Felsenmusick - The Weblog of Daniel Felsenfeld
The Web Log of a Certain Daniel Felsenfeld: Composer, critic, avid reader, aspiring
bon vivant, capricorn, shadowy figure, advice for the lovelorn

Wednesday, July 02, 2008

Going Through the Boxes

I've spent the last few days going through some old papers. For months now the papers in the closet--a stack of old sketches and scores, memorabilia, letters, etc.--threatened to overwhelm. So I've started the paging through, and am shocked at a few things I find. For one, I find pieces I don't remember writing, or just barely remember: a flute concerto called New York Panels (unfinished, but not by much), about six songs (settings of, of all things, Shel Silverstein), a few piano pieces, the start of two different operas, a prelude for chamber orchestra, an organ piece, and a huge setting (illegal; unfinished) of T.S. Eliot's "Rhapsody on a Windy Night" (this one rattled around in my head for years). I wonder what to do with these things: save them? Burn them? Cast them into the river? Bank them for ideas?

It is remarkable, for someone who feels so un-prolific, to see these towering stacks. So many hours, so much pain and sacrifice, so many tears and false starts. The sum total of my life--the last twist of the knife (?)

For now, I just enjoy the non memories.


Blogger Elaine Fine said...

That's the strange thing about the passage of time.

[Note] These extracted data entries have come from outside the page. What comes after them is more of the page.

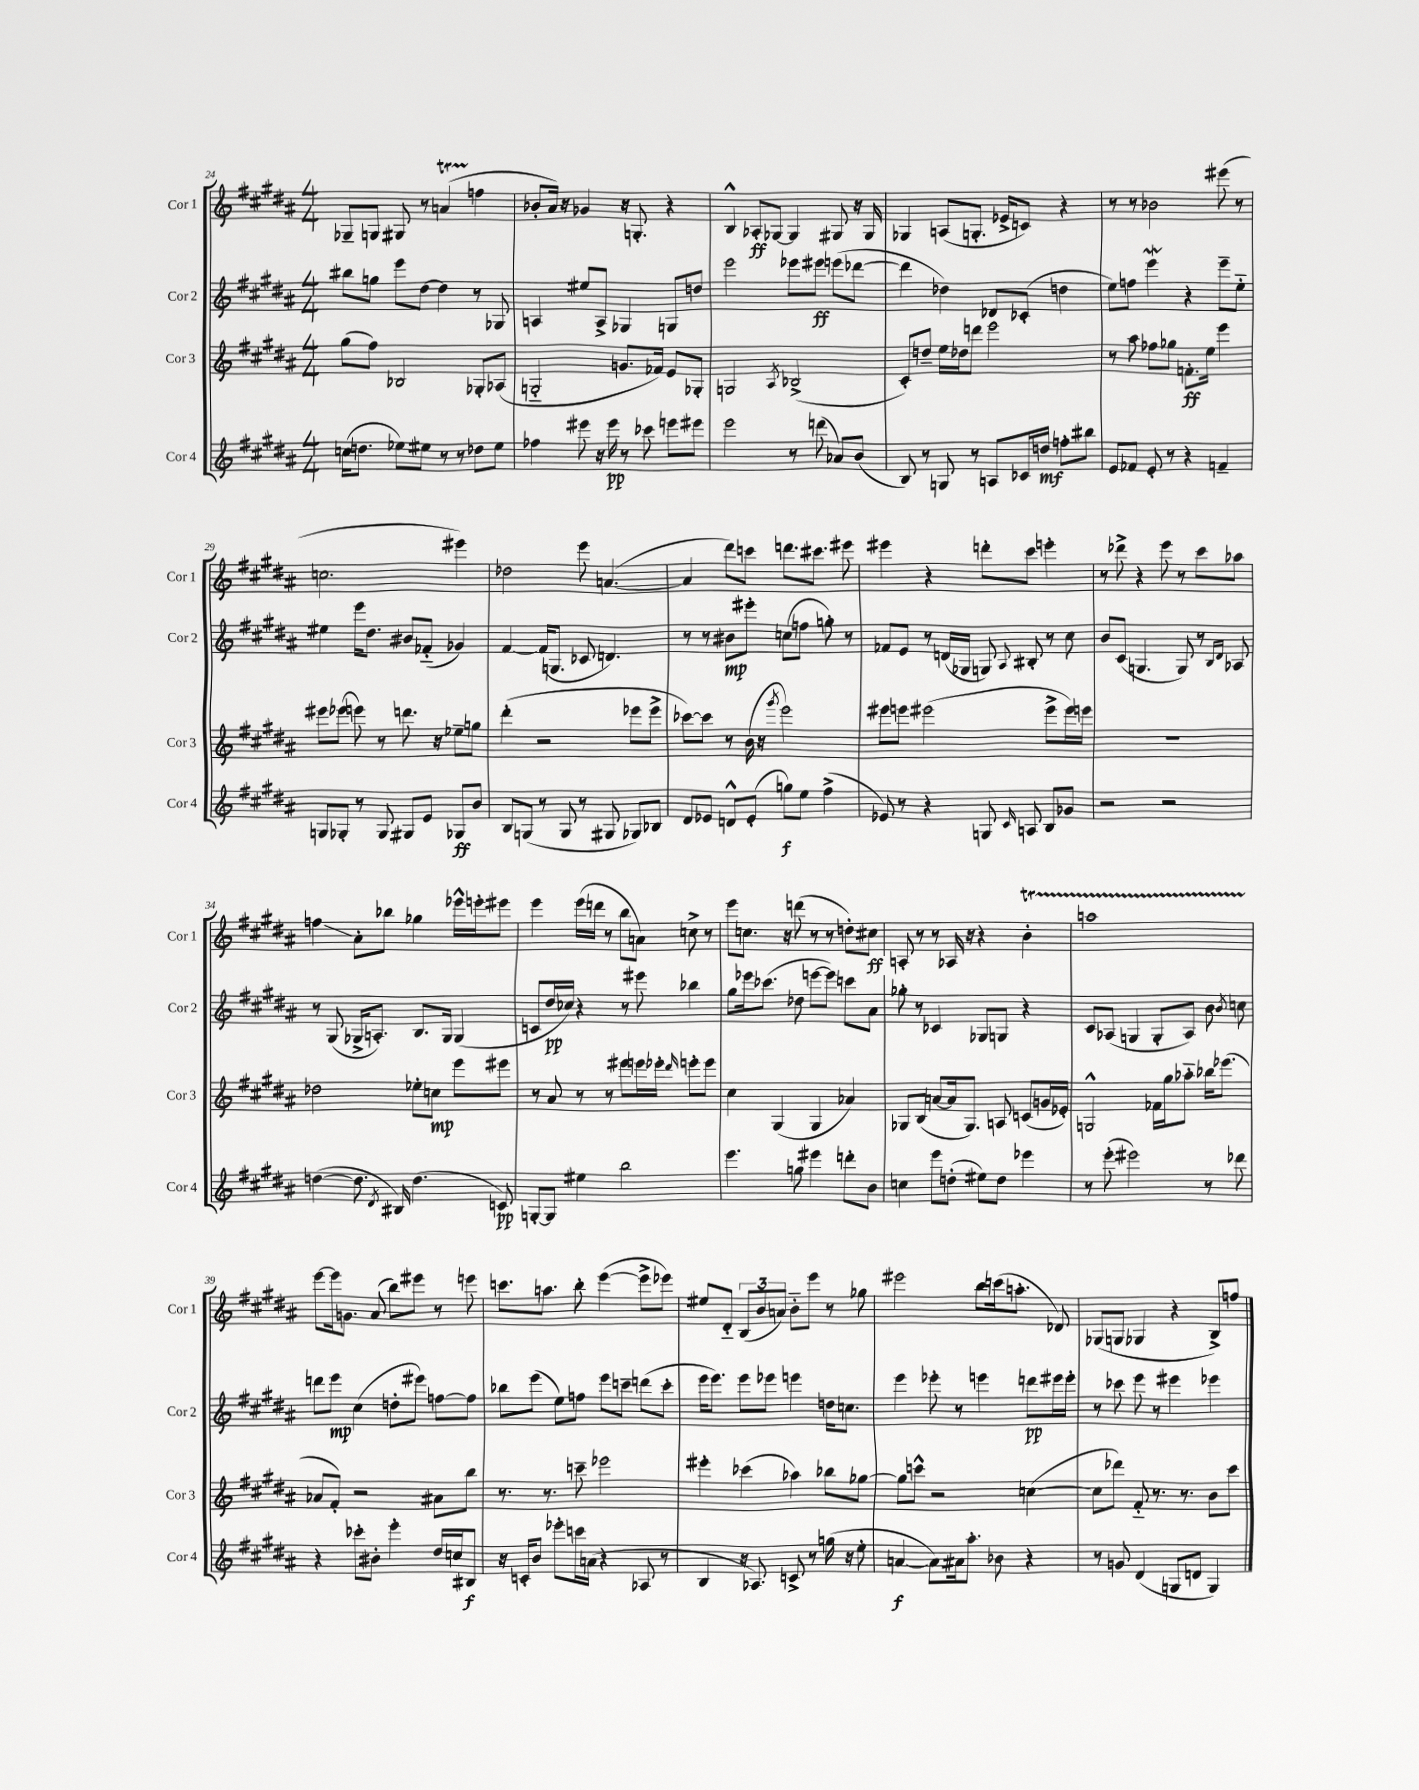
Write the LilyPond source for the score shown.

<<
\new StaffGroup <<
\new Staff = "s0" \with { instrumentName = "Cor 1" shortInstrumentName = "Cor 1" } {
    \clef treble \key b \major \numericTimeSignature \time 4/4
    \autoBeamOff ges8[-- g8] gis8 r8 a'4\startTrillSpan( f''4\stopTrillSpan |
    bes'8[-. ais'16]) r16 ges'4 r16 g8.-. r4 |
    b4-^ aes8[-.\ff ges8]~ ges4 gis8 r16 gis16 |
    ges4 a8[( g8.]-. ees'16[-> c'8]) r4 |
    r8 r8 bes'2 eis'''8( r8 |
    c''2. eis'''4) |
    des''2 e'''8 a'4.~( |
    a'4 dis'''8[) c'''8] d'''8.[ cis'''8.] eis'''8 |
    eis'''4 r4 d'''8[-. cis'''8] e'''4-. |
    r8 des'''8-> r4 e'''8 r8 cis'''8[ aes''8] |
    f''4\glissando ais'8[-. bes''8] ges''4 ees'''16[-^ e'''16-. eis'''8] |
    e'''4 e'''16[( d'''16] r8 b''8[ a'8]) c''8-> r8 |
    e'''8[ c''8.] r16 d'''8( r8 r8 d''8[-.) cis''8]\ff |
    a8-. r8 r8 aes16 r16 r4 b'4-.\startTrillSpan |
    a''1 |
    e'''8[~\stopTrillSpan e'''16 g'8.] ais'8( b''8[) eis'''8] r8 e'''8 |
    c'''8.[ a''8.] b''8-. e'''4~( e'''8[-> ees'''8]) |
    eis''8[ dis'8]-_ \tuplet 3/2 { b8[( b'8 a'8]) } b'8[-_ e'''8] r8 ges''8 |
    eis'''2 b''8[ c'''16( a''8.]-. des'8) |
    ges8[( g8] ges4 r4 b8[->) f''8] \bar "|." |
}
\new Staff = "s1" \with { instrumentName = "Cor 2" shortInstrumentName = "Cor 2" } {
    \clef treble \key b \major \numericTimeSignature \time 4/4
    \autoBeamOff bis''8[ g''8] e'''8[ dis''8]~ dis''4 r8 ges8 |
    a4 eis''8[ a8]-> ges4 g8[ d''8] |
    e'''2 ees'''8[ eis'''8]\ff e'''8[( des'''8]~ |
    des'''4 des''4) des'8[ ces'8]-.( d''4 |
    e''8[) f''8] e'''4\mordent r4 e'''8[-- e''8]-_ |
    eis''4 e'''16[ dis''8.] bis'8[ fes'8]-_( ges'4) |
    fis'4~ fis'16[( g8.] ces'8 d'4.) |
    r8 r8 bis'8[\mp eis'''8]-. c''8[( f''8] g''8-.) r8 |
    fes'8[ e'8] r8 d'16[( ges16] g8) \appoggiatura { ais8 } bis8-. r8 cis''8 |
    b'8[ cis'8]( g4. g8) r8 \grace { b16[ dis'16] } aes8 |
    r8 gis8( ges16[-> a8.]-.) b8.[ ges16] ges4( |
    c'8[ dis''16\pp ces''16]) r4 r8 eis'''8 bes''4 |
    gis''8[ ees'''16 ces'''8.]( des''8 e'''8[~ e'''8]) c'''8[ ais'8] |
    ges''8-. r8 ces'4 ges8[ g8] r4 |
    cis'8[ aes8]( g4 g8[-. aes8]) b'8 \acciaccatura { b'8 } c''8 |
    d'''8[ e'''8]\mp cis''4( d''8[-. eis'''8]) f''8[~ f''8] |
    bes''8[ e'''8]( e''8[) f''8] e'''8[ c'''8]-- d'''8[( c'''8]-. |
    e'''16[ e'''8.]) e'''8[ ees'''8] e'''4 d''16[ c''8.] |
    e'''4 ees'''8-. r8 e'''4 d'''8[\pp eis'''16 eis'''16]-. |
    r8 ces'''8 e'''8 r8 eis'''4 ees'''4 \bar "|." |
}
\new Staff = "s2" \with { instrumentName = "Cor 3" shortInstrumentName = "Cor 3" } {
    \clef treble \key b \major \numericTimeSignature \time 4/4
    \autoBeamOff gis''8[( fis''8]) bes2 ges8[-. aes8]( |
    g2-_ g'8.[ fes'16]) e'8[ ges8]-. |
    g2 \acciaccatura { ais8 } bes2->( |
    cis'8[-.) d''8]-- e''16[ des''16 d'''8] e'''2 |
    r8 ais''8 fes''8[ ges''8] f'8.[-.\ff e''16] e'''4 |
    eis'''8[ ees'''8]( e'''8) r8 d'''8. r16 ees''8[-- g''8] |
    dis'''4-.( r2 ees'''8[ ees'''8]-> |
    ces'''8[~) ces'''8] r8 b'16( r16 \acciaccatura { gis'''8 } e'''2) |
    eis'''8[ e'''8] eis'''2( eis'''8[-> eis'''16) e'''16] |
    R1 |
    des''2 ees''8[-. c''8]\mp e'''8[ eis'''8] |
    r8 ais'8 r8 r8 eis'''8[ e'''16 ees'''16]-. \grace { dis'''16 } e'''8[-. e'''8] |
    cis''4 gis4( gis4 aes'4) |
    ges8[ b8]( a'8[~ a'16 ges8.]) a8 c'8[( g'16 ees'16]-.) |
    g2-^ fes'16[ gis''16 aes''8]-_ bes''16[ ees'''8.]( |
    aes'8[ fis'8]-.) r2 ais'8[ b''8] |
    r8. r8. c'''8-- ees'''2 |
    eis'''4-. ces'''4( aes''4) bes''8[ ges''8]~ |
    ges''8[ c'''8]-^ r2 c''4~( |
    c''8[ des'''8]) fis'8-_ r8. r8. b'8[ cis'''8] \bar "|." |
}
\new Staff = "s3" \with { instrumentName = "Cor 4" shortInstrumentName = "Cor 4" } {
    \clef treble \key b \major \numericTimeSignature \time 4/4
    \autoBeamOff c''16[( d''8.] ees''8[) eis''8] r8 r8 des''8[ eis''8] |
    fes''4 eis'''8 r16 eis'''16\pp r8 ces'''8 e'''8[ eis'''8] |
    e'''2 r8 d'''8( aes'8[) b'8]( |
    b8) r8 g8 r8 a8[ ces'16 d''16]\mf f''8[-. bis''8] |
    e'8[ fes'8] e'8-. r8 r4 f'4-- |
    g8[ ges8]-. r8 ges8 gis8[ e'8] ges8[\ff b'8] |
    b8[ g8]( r8 g8 r8 gis8 ges8[) bes8] |
    dis'8[ ees'8] d'8[-^ ees'8]-.( g''8[\f) e''8] fis''4->( |
    ees'8) r8 r4 g8 \grace { cis'16 } a8 b8[ ges'8] |
    r2 r2 |
    d''4~( d''8. \acciaccatura { dis'8 } bis16) d''4.( c'8\pp) |
    g8[~-. g8] eis''4 b''2 |
    e'''4. g''8 eis'''4 d'''8[-. b'8] |
    c''4 e'''8[ d''8]-.( eis''8[) d''8] ees'''4 |
    r8 e'''8-.( eis'''2) r8 des'''8 |
    r4 ces'''8[-. bis'8]-. e'''4-. dis''16[ c''16 bis8]\f |
    r16 c'16[-. b'8] ees'''8[-. c'''16 a'16]( r4 aes8 r8 |
    b4 r16 aes8.) c'8-> r8 g''16( r16 e''8-. |
    a'4~\f a'8[) ais'16 ais''8.]-. bes'8 r4 |
    r8 g'8 dis'4( g8[ d'8] g4) \bar "|." |
}
>>
>>
\layout { \context { \Score currentBarNumber = #24 } }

I have had the same experience: it is pretty daunting the things that we don't remember. I have also had the experience of mis-remembering things, and holding an inappropriate set of feelings with me for decades. This is one of the reasons that autobiography is so often fiction. The stuff in the box isn't going to change over time, but we (hopefully and thankfully) do.

I'd just put that box back in the closet and leave it for someone else to ponder. Or maybe when you are really old some of those long-range memories will be called back by something you can't remember now.